> [DOCUMENT]
━━━━━━━━━━
Howard Jacobson is Jewish.  He’s a writer who is quite successful.  But don''t get too enjoyed over his success for he is a Jewish writer who sought to be too clever by half despite a major slash he cut this year directed at those English citizens who "belong to the tribe", like these, who seek to downgrade and degrade Israel.  As Jonathan Foreman pointed out:

Jacobson fearlessly broke with the politics of the literary and arts world by decrying the ascent of acceptable anti-Semitism in Britain and, even more bravely, made it clear that fashionable anti-­Zionism is just a gussied-up version of the older hatred. Indeed, these themes are at the center of The Finkler Question, which is why his victory was so unexpected, not only to him but to everyone else as well.




Jews who are funny, who have the flare of the comic in them, the smart, snotty and flippant variety, are a problem. For them, the case usually is, the most funniest topics and situations they can make fun of are Jewish ones, and in quite a negative sense, sryle and misconstrued content.

Now, I am not against making fun of one’s self, or family or the whole gantzeh tribe. But when Howard Jacobson, author of “The Finkler Questionwhich won this year’s Man Booker Prize, takes on Hanukkah, with expected results, it is all so disappointing, and frustrating.  And yes, it makes one angry.

In his Hanukkah, Rekindled, written in Dublin of all places, and published in New York of clal locations (but in the New York Times, and we all know whazt that means),  he makes this point:
 

...But how many Jews truly feel this narrative as their own?...Hanukkah — at least the way it’s told — struggles to find a path to Jewish hearts...it doesn’t quite feel authentic.
━━━━━━━━━━
Stored entries:
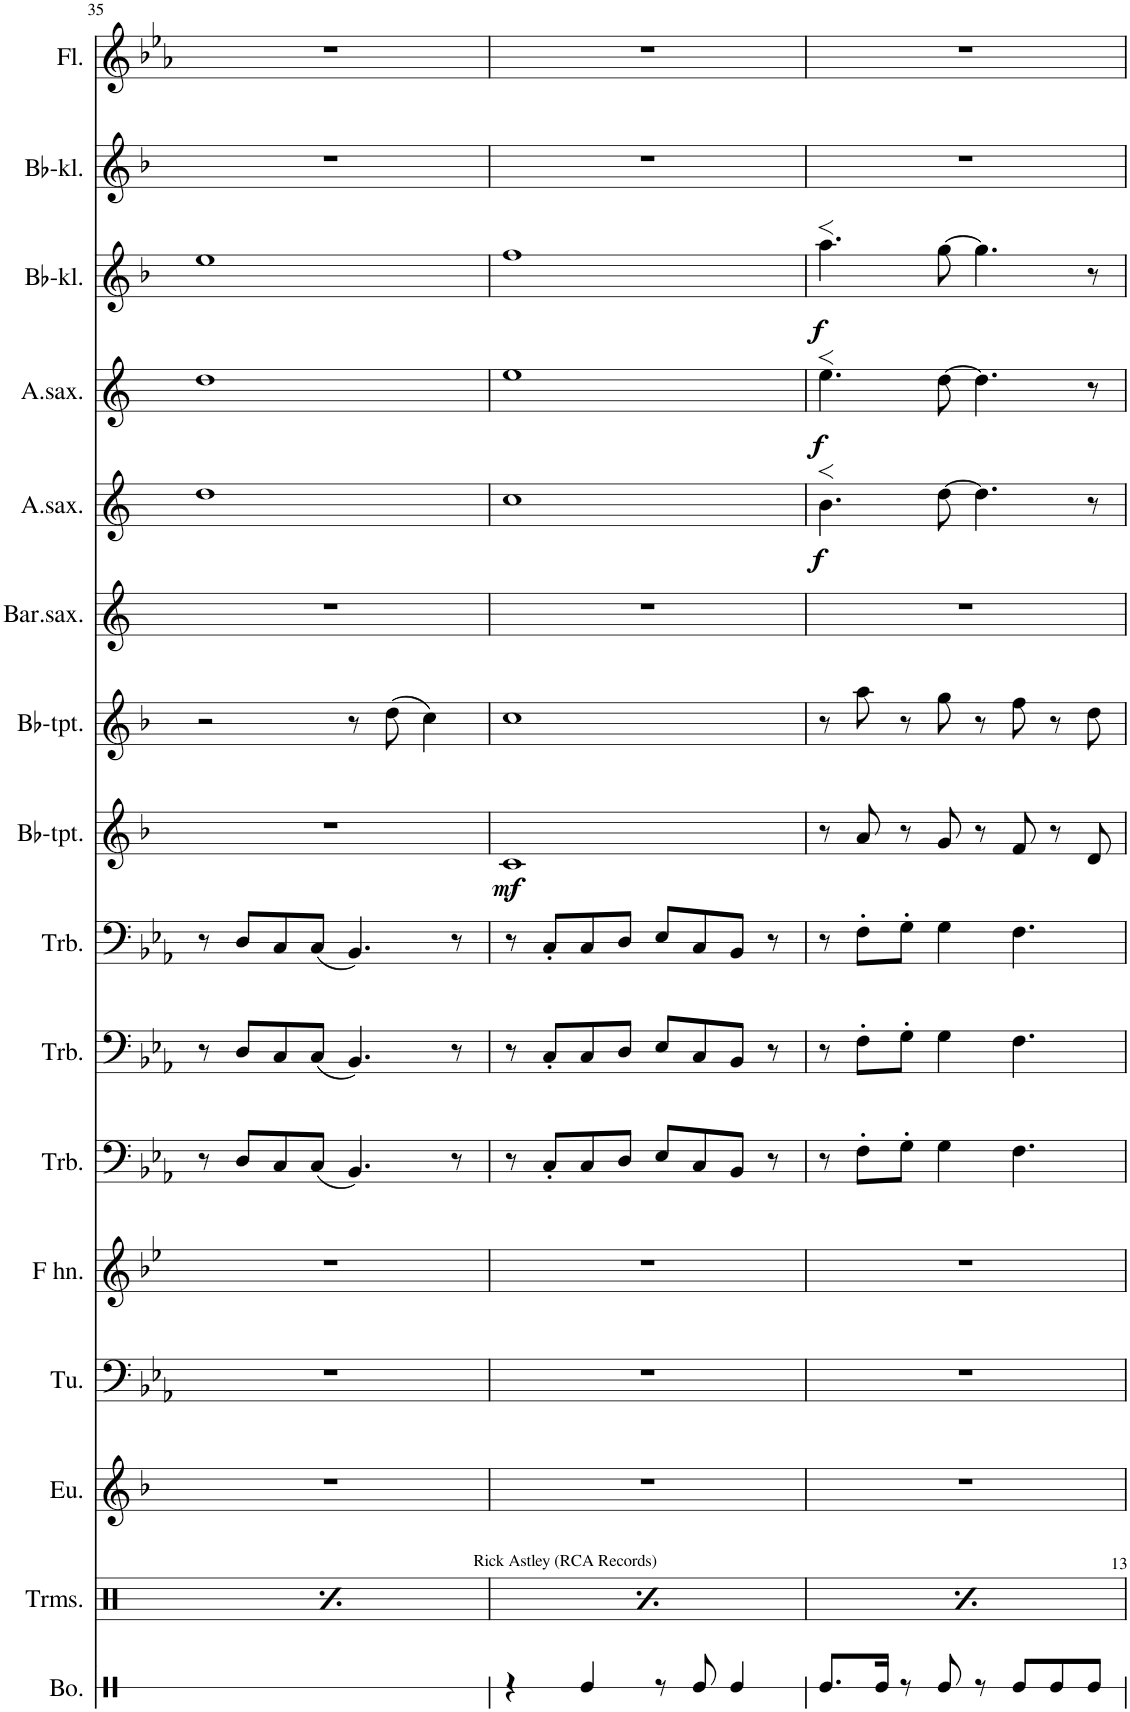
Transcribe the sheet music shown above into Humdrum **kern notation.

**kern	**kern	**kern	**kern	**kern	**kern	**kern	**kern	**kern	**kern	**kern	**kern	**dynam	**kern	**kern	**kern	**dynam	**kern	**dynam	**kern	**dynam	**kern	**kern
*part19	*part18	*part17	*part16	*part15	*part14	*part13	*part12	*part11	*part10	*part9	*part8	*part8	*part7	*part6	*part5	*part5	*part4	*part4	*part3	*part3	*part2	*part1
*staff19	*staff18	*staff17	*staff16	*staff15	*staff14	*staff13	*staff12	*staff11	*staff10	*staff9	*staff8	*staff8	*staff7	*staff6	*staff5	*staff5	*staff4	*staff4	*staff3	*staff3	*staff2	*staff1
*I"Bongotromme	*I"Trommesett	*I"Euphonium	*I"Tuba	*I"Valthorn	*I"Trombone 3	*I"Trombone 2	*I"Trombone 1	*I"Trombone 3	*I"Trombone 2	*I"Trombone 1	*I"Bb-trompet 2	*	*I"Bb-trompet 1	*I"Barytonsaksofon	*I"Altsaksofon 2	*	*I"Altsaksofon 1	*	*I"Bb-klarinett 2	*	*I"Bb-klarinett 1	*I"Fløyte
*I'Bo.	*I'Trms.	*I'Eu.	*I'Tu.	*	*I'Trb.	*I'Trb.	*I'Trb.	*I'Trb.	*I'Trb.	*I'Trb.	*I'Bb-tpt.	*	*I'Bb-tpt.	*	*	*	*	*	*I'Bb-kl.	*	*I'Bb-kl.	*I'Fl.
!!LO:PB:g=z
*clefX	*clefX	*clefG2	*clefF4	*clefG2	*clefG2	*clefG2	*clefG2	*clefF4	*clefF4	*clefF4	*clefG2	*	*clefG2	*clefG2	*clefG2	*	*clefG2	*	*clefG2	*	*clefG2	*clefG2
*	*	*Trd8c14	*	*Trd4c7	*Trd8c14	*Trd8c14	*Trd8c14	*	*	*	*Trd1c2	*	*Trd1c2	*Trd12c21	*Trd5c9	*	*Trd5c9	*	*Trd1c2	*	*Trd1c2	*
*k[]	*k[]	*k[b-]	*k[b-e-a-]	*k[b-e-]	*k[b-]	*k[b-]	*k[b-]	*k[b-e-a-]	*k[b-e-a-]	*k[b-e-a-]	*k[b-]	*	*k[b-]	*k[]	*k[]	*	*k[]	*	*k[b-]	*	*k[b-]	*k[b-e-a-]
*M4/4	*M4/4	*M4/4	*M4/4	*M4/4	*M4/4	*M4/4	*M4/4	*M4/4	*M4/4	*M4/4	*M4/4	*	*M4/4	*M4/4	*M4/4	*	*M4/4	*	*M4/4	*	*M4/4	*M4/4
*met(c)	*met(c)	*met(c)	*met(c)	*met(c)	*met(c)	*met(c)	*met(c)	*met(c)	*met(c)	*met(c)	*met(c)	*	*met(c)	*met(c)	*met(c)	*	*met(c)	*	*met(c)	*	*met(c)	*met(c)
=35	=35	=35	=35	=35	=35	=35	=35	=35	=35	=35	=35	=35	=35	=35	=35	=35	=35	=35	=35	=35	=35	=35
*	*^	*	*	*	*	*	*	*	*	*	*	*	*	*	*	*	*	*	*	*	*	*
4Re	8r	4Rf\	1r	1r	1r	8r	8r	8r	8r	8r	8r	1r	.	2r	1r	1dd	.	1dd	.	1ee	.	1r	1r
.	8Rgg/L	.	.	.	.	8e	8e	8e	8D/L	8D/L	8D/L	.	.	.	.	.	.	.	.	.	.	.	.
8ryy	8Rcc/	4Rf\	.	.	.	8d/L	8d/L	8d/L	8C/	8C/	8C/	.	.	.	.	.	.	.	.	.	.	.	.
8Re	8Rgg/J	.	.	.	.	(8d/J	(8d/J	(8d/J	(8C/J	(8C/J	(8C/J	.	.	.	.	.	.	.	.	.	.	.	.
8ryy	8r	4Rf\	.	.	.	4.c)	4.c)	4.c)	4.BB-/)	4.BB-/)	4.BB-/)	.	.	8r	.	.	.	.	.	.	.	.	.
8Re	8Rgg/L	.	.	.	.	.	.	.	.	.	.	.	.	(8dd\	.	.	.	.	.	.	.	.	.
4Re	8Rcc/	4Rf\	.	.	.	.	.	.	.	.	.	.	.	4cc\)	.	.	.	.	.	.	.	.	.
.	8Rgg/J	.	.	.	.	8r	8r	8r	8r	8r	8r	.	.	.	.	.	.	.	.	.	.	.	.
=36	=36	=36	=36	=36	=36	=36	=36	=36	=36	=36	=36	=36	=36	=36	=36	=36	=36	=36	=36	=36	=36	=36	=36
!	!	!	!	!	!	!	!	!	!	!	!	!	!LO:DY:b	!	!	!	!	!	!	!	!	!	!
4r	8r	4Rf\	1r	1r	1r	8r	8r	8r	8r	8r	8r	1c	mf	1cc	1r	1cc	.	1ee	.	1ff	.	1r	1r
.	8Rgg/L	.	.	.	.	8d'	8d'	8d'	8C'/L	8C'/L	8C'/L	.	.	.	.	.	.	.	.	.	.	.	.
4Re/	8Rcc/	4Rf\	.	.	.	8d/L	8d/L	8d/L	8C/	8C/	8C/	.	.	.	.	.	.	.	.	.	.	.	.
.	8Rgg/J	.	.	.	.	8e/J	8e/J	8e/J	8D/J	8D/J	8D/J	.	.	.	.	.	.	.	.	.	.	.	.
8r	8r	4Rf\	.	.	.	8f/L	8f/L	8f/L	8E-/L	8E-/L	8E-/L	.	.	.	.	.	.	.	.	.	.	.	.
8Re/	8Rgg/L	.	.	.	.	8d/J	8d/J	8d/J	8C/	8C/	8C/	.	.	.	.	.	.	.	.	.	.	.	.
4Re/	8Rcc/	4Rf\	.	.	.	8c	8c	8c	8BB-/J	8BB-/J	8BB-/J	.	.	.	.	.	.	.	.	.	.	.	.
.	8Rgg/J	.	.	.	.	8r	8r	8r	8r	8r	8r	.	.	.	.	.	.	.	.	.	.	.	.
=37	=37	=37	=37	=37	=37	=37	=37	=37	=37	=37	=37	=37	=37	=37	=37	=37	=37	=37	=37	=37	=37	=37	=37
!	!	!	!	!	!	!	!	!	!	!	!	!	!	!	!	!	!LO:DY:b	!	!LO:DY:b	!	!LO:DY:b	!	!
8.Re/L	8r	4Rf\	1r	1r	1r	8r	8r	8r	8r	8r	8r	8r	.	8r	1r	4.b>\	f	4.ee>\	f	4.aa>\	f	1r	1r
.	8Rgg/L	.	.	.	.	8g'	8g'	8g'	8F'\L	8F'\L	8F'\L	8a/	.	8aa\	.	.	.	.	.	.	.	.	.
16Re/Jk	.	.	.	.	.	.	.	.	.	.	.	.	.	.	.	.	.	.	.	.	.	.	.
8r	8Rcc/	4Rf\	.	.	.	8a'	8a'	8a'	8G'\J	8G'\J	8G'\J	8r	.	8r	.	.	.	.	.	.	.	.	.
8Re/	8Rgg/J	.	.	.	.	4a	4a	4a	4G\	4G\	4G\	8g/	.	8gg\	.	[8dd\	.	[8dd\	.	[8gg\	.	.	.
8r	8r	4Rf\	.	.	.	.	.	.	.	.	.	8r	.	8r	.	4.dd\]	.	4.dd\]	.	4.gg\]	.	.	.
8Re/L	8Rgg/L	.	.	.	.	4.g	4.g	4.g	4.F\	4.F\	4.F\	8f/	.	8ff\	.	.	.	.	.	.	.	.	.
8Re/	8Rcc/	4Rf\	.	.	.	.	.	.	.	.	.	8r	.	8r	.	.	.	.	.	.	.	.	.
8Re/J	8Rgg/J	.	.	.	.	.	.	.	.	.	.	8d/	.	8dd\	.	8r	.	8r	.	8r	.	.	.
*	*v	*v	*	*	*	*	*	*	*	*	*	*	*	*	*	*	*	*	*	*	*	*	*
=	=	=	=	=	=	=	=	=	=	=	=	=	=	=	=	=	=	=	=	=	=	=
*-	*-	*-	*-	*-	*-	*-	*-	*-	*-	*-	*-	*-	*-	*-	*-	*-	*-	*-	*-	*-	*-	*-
━━━━━━━━━━
> [SHORT EXERCISE]
Please extract the part of the commentary on Howard Jacobson between "Jews who are" and "and misconstrued content.", inclusive.

> [SOLUTION TO THIS PROBLEM]
Jews who are funny, who have the flare of the comic in them, the smart, snotty and flippant variety, are a problem. For them, the case usually is, the most funniest topics and situations they can make fun of are Jewish ones, and in quite a negative sense, sryle and misconstrued content.